High Water in Prague in 2013



Right now the weather in Prague is ideal – temperatures in the 70s, partly cloudy skies, cool summer breezes. Today is a perfect summer day, but the weather here hasn’t been so lovely during our entire stay. Just a short few weeks ago we nearly had a flood!

Greg and I live in Tucson most of the year, so our visits to Prague sometimes feel like visits to another planet. Here the sun is mild and often hidden by clouds, whereas the sun shines bright and hot over the Sonoran desert most of the year. Here the climate is so wet there are land snails, whereas Tucson is in a dry, cactus-friendly biome. And this summer, a few weeks before we heard heart-breaking news about 19 fire fighters who died in Prescott battling wildfires and stories about record high temperatures in the desert Southwest, we experienced climate-related problems that were a mirror opposite of the drought and heat in Tucson.

The first weekend in June we had a nearly 48-hour stretch of continual rain. The waters of the Vltava River, which is just a few blocks away from our apartment, began to rise, and we heard news reports about the stages the river would go through before there was flooding – and they said we had already reached Stage 1 in a three-stage warning system. Greg and I had been in Prague during the flood of 2002, which has since been called a once-in-a-thousand-year event, so it seemed too soon for the city to be threatened by flood waters again. The army began putting up the flood barriers, and tourists were excluded from most areas near the river. We stayed up late on Sunday night, anxiously listening to media reports about the rising waters and hearing lots of sirens in the streets. Here are some pictures Greg took on Sunday, June 2:
Nearly deserted stretch of Kampa
Tourists looking at the swollen river
Rising waters
Museum Kampa again threatened by flood waters
On Monday, all the barricades were up along the riverside, and it was a question of waiting to see whether or not the rains would stop before the river breached its banks. Restaurants and museums along the Vltava moved what they could and shuttered their doors and windows as the waters rose. And the rains continued. By the time the river reached Stage 3, more than 7,000 people had been evacuated from some parts of the city, and the dark turbulent water flowed high and fast. Here are some pictures Greg took on Monday, June 3:

The riverside barriers
High water
Strelecky ostrov underwater
Though it was nerve-wracking for a while, the rains eventually stopped, the river crested at a lower-than-catastrophic level, and by Wednesday the waters of the Vltava began to go down again. For some time after the Vltava had crested, we continued to hear reports about flooding in Germany and other areas of Central Europe. Sadly, seven people lost their lives in the Czech Republic.
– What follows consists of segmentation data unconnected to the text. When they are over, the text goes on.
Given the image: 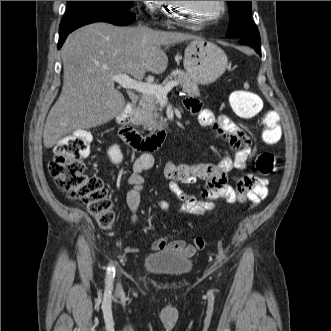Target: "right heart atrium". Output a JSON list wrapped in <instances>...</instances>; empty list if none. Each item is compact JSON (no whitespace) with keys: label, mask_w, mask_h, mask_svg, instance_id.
<instances>
[{"label":"right heart atrium","mask_w":331,"mask_h":331,"mask_svg":"<svg viewBox=\"0 0 331 331\" xmlns=\"http://www.w3.org/2000/svg\"><path fill=\"white\" fill-rule=\"evenodd\" d=\"M162 1H137L143 7L139 9V16H144V19H155V14Z\"/></svg>","instance_id":"1"}]
</instances>
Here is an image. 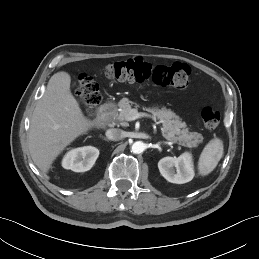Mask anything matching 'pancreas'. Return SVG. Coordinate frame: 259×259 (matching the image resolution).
<instances>
[{
  "instance_id": "pancreas-1",
  "label": "pancreas",
  "mask_w": 259,
  "mask_h": 259,
  "mask_svg": "<svg viewBox=\"0 0 259 259\" xmlns=\"http://www.w3.org/2000/svg\"><path fill=\"white\" fill-rule=\"evenodd\" d=\"M132 105H135L136 108L138 107V104L130 101L128 98H122L118 102V107L121 111L112 113L113 117L120 121L122 126L127 125L124 121L127 114L132 109ZM144 109L159 119L163 125L162 135L168 141L178 143L185 147H197L203 142V136L197 132H189L188 128H186V123L182 122L181 118L171 109H167L166 107H148Z\"/></svg>"
}]
</instances>
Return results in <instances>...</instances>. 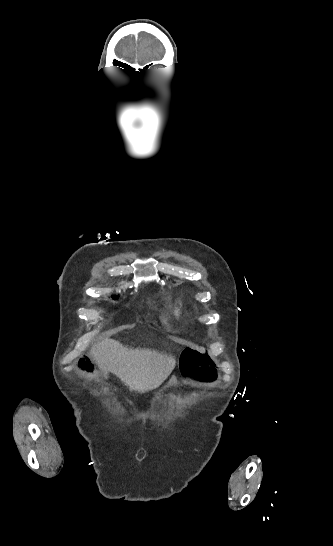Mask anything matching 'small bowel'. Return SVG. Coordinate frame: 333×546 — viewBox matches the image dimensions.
Segmentation results:
<instances>
[{
    "label": "small bowel",
    "instance_id": "1",
    "mask_svg": "<svg viewBox=\"0 0 333 546\" xmlns=\"http://www.w3.org/2000/svg\"><path fill=\"white\" fill-rule=\"evenodd\" d=\"M169 384H170L171 386H173L175 383H174L173 381H171Z\"/></svg>",
    "mask_w": 333,
    "mask_h": 546
}]
</instances>
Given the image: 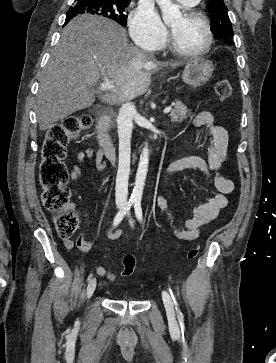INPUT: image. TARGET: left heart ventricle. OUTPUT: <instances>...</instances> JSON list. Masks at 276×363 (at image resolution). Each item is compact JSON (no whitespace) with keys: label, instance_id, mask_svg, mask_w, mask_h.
Returning a JSON list of instances; mask_svg holds the SVG:
<instances>
[{"label":"left heart ventricle","instance_id":"obj_1","mask_svg":"<svg viewBox=\"0 0 276 363\" xmlns=\"http://www.w3.org/2000/svg\"><path fill=\"white\" fill-rule=\"evenodd\" d=\"M170 27L176 42L186 50L197 51L206 44L207 33L201 21L180 15L170 23Z\"/></svg>","mask_w":276,"mask_h":363}]
</instances>
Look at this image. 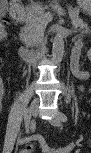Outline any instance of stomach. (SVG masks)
<instances>
[{"label": "stomach", "mask_w": 91, "mask_h": 153, "mask_svg": "<svg viewBox=\"0 0 91 153\" xmlns=\"http://www.w3.org/2000/svg\"><path fill=\"white\" fill-rule=\"evenodd\" d=\"M79 3L86 6V7H84V10H86L87 12L90 11V7H89L90 1L83 0V1H79Z\"/></svg>", "instance_id": "1"}]
</instances>
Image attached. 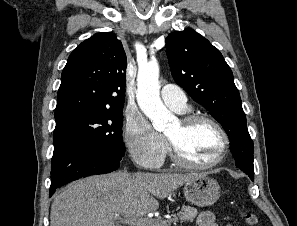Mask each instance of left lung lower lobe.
Returning a JSON list of instances; mask_svg holds the SVG:
<instances>
[{
    "instance_id": "obj_1",
    "label": "left lung lower lobe",
    "mask_w": 297,
    "mask_h": 226,
    "mask_svg": "<svg viewBox=\"0 0 297 226\" xmlns=\"http://www.w3.org/2000/svg\"><path fill=\"white\" fill-rule=\"evenodd\" d=\"M243 172H245L249 177L250 179L253 181L254 180V170L251 169V170H242Z\"/></svg>"
}]
</instances>
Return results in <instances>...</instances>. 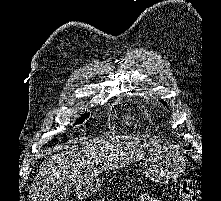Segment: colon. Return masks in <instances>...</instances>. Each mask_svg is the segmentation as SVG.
<instances>
[{
    "instance_id": "colon-1",
    "label": "colon",
    "mask_w": 221,
    "mask_h": 201,
    "mask_svg": "<svg viewBox=\"0 0 221 201\" xmlns=\"http://www.w3.org/2000/svg\"><path fill=\"white\" fill-rule=\"evenodd\" d=\"M180 197L182 201H196L194 188L187 180L181 182Z\"/></svg>"
}]
</instances>
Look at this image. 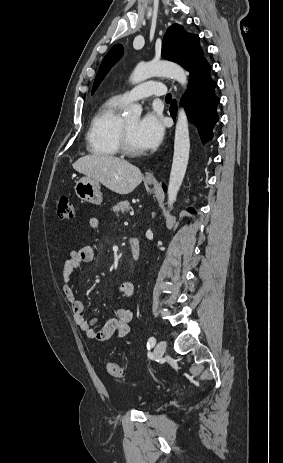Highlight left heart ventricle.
I'll return each instance as SVG.
<instances>
[{
    "label": "left heart ventricle",
    "instance_id": "left-heart-ventricle-1",
    "mask_svg": "<svg viewBox=\"0 0 283 463\" xmlns=\"http://www.w3.org/2000/svg\"><path fill=\"white\" fill-rule=\"evenodd\" d=\"M125 125H126V129H127V132H128V137H129V141H130V144L131 146L135 149V150H139L141 151L142 149L140 148V146L138 145L136 139H135V128H136V125L138 123V119H129V120H125Z\"/></svg>",
    "mask_w": 283,
    "mask_h": 463
}]
</instances>
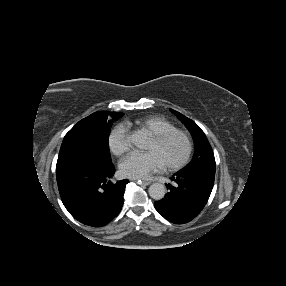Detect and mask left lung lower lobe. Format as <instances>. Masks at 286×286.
<instances>
[{
	"mask_svg": "<svg viewBox=\"0 0 286 286\" xmlns=\"http://www.w3.org/2000/svg\"><path fill=\"white\" fill-rule=\"evenodd\" d=\"M214 169L178 171L168 185L170 192L154 203L156 210L168 221L184 224L194 219L204 208L211 194Z\"/></svg>",
	"mask_w": 286,
	"mask_h": 286,
	"instance_id": "obj_1",
	"label": "left lung lower lobe"
}]
</instances>
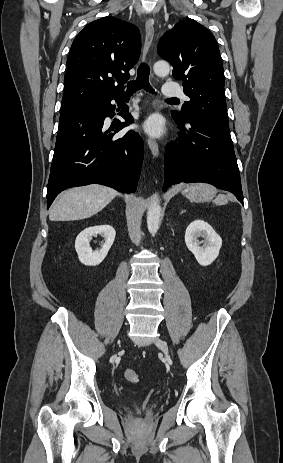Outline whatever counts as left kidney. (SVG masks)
<instances>
[{
  "instance_id": "1",
  "label": "left kidney",
  "mask_w": 283,
  "mask_h": 463,
  "mask_svg": "<svg viewBox=\"0 0 283 463\" xmlns=\"http://www.w3.org/2000/svg\"><path fill=\"white\" fill-rule=\"evenodd\" d=\"M200 236L205 239L203 246H200L198 241ZM185 243L197 262L201 266H208L218 257L222 238L207 222L194 220L186 229Z\"/></svg>"
}]
</instances>
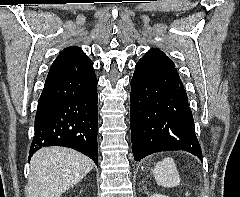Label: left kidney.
<instances>
[{
	"mask_svg": "<svg viewBox=\"0 0 240 197\" xmlns=\"http://www.w3.org/2000/svg\"><path fill=\"white\" fill-rule=\"evenodd\" d=\"M150 197H169V196L155 193V194H152Z\"/></svg>",
	"mask_w": 240,
	"mask_h": 197,
	"instance_id": "left-kidney-1",
	"label": "left kidney"
}]
</instances>
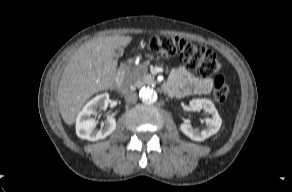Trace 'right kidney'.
I'll return each mask as SVG.
<instances>
[{
    "mask_svg": "<svg viewBox=\"0 0 292 192\" xmlns=\"http://www.w3.org/2000/svg\"><path fill=\"white\" fill-rule=\"evenodd\" d=\"M109 103V94L103 93L91 99L83 107L76 119V134L81 139L97 141L109 136L116 129V120L109 117L103 127L95 129L96 121L91 115H96L98 109H106Z\"/></svg>",
    "mask_w": 292,
    "mask_h": 192,
    "instance_id": "right-kidney-1",
    "label": "right kidney"
}]
</instances>
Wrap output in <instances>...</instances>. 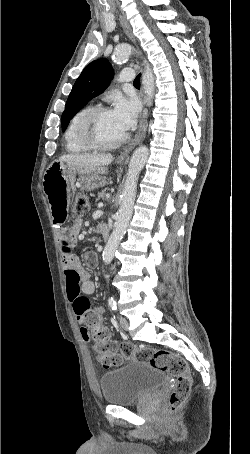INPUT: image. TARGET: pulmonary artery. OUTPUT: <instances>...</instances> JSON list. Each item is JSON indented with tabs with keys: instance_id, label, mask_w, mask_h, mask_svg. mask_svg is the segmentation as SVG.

Climate scientists predict that these kinds of flood events may take place more often in the future, as global warming leads to a stormier, wetter climate for Central Europe. (http://www.350resources.org.uk/2013/06/11/extensive-flooding-in-central-europe-set-to-get-worse-with-global-warming/)  An article on the Scientific American website stated (http://www.scientificamerican.com/article.cfm?id=climate-change-may-bring-severe-flooding-some-regions): “Extreme weather of the kind ravaging the Danube and Elbe rivers in Central Europe is expected to become more frequent. And while experts note that individual events can't be attributed to climate change, they say Europe needs to start preparing for even worse floods.”